§ **Given data**:
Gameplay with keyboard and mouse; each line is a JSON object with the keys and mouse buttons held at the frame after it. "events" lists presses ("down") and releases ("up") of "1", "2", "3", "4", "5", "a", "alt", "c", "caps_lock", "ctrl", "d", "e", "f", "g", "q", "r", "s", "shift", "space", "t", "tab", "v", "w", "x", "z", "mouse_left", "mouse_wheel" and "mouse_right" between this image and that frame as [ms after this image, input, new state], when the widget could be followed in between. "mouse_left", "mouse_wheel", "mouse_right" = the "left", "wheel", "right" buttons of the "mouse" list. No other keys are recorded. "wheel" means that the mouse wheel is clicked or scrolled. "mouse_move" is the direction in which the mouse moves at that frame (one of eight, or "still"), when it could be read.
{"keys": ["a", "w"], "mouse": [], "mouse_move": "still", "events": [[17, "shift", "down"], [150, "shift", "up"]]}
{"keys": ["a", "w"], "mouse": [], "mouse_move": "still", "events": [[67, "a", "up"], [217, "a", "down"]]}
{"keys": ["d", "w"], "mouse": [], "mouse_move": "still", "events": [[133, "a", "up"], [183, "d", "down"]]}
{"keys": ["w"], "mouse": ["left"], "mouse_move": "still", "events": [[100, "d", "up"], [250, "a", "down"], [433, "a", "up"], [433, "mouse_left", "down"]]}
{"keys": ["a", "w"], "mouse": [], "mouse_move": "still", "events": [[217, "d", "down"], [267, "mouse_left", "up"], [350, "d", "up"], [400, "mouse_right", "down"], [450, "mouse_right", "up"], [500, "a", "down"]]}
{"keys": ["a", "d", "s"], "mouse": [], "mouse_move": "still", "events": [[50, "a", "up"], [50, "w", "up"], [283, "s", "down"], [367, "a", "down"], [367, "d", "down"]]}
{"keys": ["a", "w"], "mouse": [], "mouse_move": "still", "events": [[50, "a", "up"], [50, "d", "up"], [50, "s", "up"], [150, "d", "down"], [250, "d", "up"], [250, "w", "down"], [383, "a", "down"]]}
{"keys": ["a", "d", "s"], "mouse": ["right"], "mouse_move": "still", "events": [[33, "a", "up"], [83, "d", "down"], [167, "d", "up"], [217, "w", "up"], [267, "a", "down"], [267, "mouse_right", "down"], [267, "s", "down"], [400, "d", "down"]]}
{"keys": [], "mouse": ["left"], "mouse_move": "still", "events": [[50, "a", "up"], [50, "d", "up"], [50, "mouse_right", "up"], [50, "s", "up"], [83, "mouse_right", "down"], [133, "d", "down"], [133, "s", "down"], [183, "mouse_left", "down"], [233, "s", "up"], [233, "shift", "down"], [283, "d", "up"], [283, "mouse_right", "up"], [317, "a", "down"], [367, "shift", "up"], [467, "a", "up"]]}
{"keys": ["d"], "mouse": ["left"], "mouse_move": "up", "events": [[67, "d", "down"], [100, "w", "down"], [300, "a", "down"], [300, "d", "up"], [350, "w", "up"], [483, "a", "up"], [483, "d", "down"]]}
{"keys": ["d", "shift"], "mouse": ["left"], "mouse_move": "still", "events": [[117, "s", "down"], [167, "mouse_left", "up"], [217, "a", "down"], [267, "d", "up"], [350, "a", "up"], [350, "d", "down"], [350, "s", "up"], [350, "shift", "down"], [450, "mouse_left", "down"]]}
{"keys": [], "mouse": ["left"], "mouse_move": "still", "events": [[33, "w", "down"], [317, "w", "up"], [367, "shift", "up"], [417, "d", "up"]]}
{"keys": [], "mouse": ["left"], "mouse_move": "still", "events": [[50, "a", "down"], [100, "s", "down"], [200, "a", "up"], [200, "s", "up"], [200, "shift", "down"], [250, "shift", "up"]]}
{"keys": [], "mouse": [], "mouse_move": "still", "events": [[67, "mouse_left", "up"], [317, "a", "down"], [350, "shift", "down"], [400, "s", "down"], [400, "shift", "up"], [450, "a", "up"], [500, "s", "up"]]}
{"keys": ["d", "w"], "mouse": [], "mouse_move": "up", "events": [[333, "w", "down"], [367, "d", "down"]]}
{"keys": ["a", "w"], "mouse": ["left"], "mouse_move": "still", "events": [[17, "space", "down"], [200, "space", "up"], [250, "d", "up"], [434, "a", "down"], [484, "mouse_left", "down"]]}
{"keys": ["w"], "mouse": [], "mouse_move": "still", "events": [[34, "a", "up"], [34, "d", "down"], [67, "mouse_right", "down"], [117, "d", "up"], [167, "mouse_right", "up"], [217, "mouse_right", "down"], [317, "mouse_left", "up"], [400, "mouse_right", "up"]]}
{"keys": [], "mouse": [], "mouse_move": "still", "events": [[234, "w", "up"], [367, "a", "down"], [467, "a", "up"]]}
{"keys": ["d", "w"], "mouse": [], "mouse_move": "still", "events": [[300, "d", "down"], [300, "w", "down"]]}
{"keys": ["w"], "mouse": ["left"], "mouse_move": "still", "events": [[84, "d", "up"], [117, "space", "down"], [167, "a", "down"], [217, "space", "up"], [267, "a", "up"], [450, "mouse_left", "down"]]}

§ **Instructions for the task**: Set out every record in full, exactly as given.

§ **Task output**:
Gameplay with keyboard and mouse; each line is a JSON object with the keys and mouse buttons held at the frame after it. "events" lists presses ("down") and releases ("up") of "1", "2", "3", "4", "5", "a", "alt", "c", "caps_lock", "ctrl", "d", "e", "f", "g", "q", "r", "s", "shift", "space", "t", "tab", "v", "w", "x", "z", "mouse_left", "mouse_wheel" and "mouse_right" between this image and that frame as [ms after this image, input, new state], when the widget could be followed in between. "mouse_left", "mouse_wheel", "mouse_right" = the "left", "wheel", "right" buttons of the "mouse" list. No other keys are recorded. "wheel" means that the mouse wheel is clicked or scrolled. "mouse_move" is the direction in which the mouse moves at that frame (one of eight, or "still"), when it could be read.
{"keys": ["a", "w"], "mouse": [], "mouse_move": "still", "events": [[17, "shift", "down"], [150, "shift", "up"]]}
{"keys": ["a", "w"], "mouse": [], "mouse_move": "still", "events": [[67, "a", "up"], [217, "a", "down"]]}
{"keys": ["d", "w"], "mouse": [], "mouse_move": "still", "events": [[133, "a", "up"], [183, "d", "down"]]}
{"keys": ["w"], "mouse": ["left"], "mouse_move": "still", "events": [[100, "d", "up"], [250, "a", "down"], [433, "a", "up"], [433, "mouse_left", "down"]]}
{"keys": ["a", "w"], "mouse": [], "mouse_move": "still", "events": [[217, "d", "down"], [267, "mouse_left", "up"], [350, "d", "up"], [400, "mouse_right", "down"], [450, "mouse_right", "up"], [500, "a", "down"]]}
{"keys": ["a", "d", "s"], "mouse": [], "mouse_move": "still", "events": [[50, "a", "up"], [50, "w", "up"], [283, "s", "down"], [367, "a", "down"], [367, "d", "down"]]}
{"keys": ["a", "w"], "mouse": [], "mouse_move": "still", "events": [[50, "a", "up"], [50, "d", "up"], [50, "s", "up"], [150, "d", "down"], [250, "d", "up"], [250, "w", "down"], [383, "a", "down"]]}
{"keys": ["a", "d", "s"], "mouse": ["right"], "mouse_move": "still", "events": [[33, "a", "up"], [83, "d", "down"], [167, "d", "up"], [217, "w", "up"], [267, "a", "down"], [267, "mouse_right", "down"], [267, "s", "down"], [400, "d", "down"]]}
{"keys": [], "mouse": ["left"], "mouse_move": "still", "events": [[50, "a", "up"], [50, "d", "up"], [50, "mouse_right", "up"], [50, "s", "up"], [83, "mouse_right", "down"], [133, "d", "down"], [133, "s", "down"], [183, "mouse_left", "down"], [233, "s", "up"], [233, "shift", "down"], [283, "d", "up"], [283, "mouse_right", "up"], [317, "a", "down"], [367, "shift", "up"], [467, "a", "up"]]}
{"keys": ["d"], "mouse": ["left"], "mouse_move": "up", "events": [[67, "d", "down"], [100, "w", "down"], [300, "a", "down"], [300, "d", "up"], [350, "w", "up"], [483, "a", "up"], [483, "d", "down"]]}
{"keys": ["d", "shift"], "mouse": ["left"], "mouse_move": "still", "events": [[117, "s", "down"], [167, "mouse_left", "up"], [217, "a", "down"], [267, "d", "up"], [350, "a", "up"], [350, "d", "down"], [350, "s", "up"], [350, "shift", "down"], [450, "mouse_left", "down"]]}
{"keys": [], "mouse": ["left"], "mouse_move": "still", "events": [[33, "w", "down"], [317, "w", "up"], [367, "shift", "up"], [417, "d", "up"]]}
{"keys": [], "mouse": ["left"], "mouse_move": "still", "events": [[50, "a", "down"], [100, "s", "down"], [200, "a", "up"], [200, "s", "up"], [200, "shift", "down"], [250, "shift", "up"]]}
{"keys": [], "mouse": [], "mouse_move": "still", "events": [[67, "mouse_left", "up"], [317, "a", "down"], [350, "shift", "down"], [400, "s", "down"], [400, "shift", "up"], [450, "a", "up"], [500, "s", "up"]]}
{"keys": ["d", "w"], "mouse": [], "mouse_move": "up", "events": [[333, "w", "down"], [367, "d", "down"]]}
{"keys": ["a", "w"], "mouse": ["left"], "mouse_move": "still", "events": [[17, "space", "down"], [200, "space", "up"], [250, "d", "up"], [434, "a", "down"], [484, "mouse_left", "down"]]}
{"keys": ["w"], "mouse": [], "mouse_move": "still", "events": [[34, "a", "up"], [34, "d", "down"], [67, "mouse_right", "down"], [117, "d", "up"], [167, "mouse_right", "up"], [217, "mouse_right", "down"], [317, "mouse_left", "up"], [400, "mouse_right", "up"]]}
{"keys": [], "mouse": [], "mouse_move": "still", "events": [[234, "w", "up"], [367, "a", "down"], [467, "a", "up"]]}
{"keys": ["d", "w"], "mouse": [], "mouse_move": "still", "events": [[300, "d", "down"], [300, "w", "down"]]}
{"keys": ["w"], "mouse": ["left"], "mouse_move": "still", "events": [[84, "d", "up"], [117, "space", "down"], [167, "a", "down"], [217, "space", "up"], [267, "a", "up"], [450, "mouse_left", "down"]]}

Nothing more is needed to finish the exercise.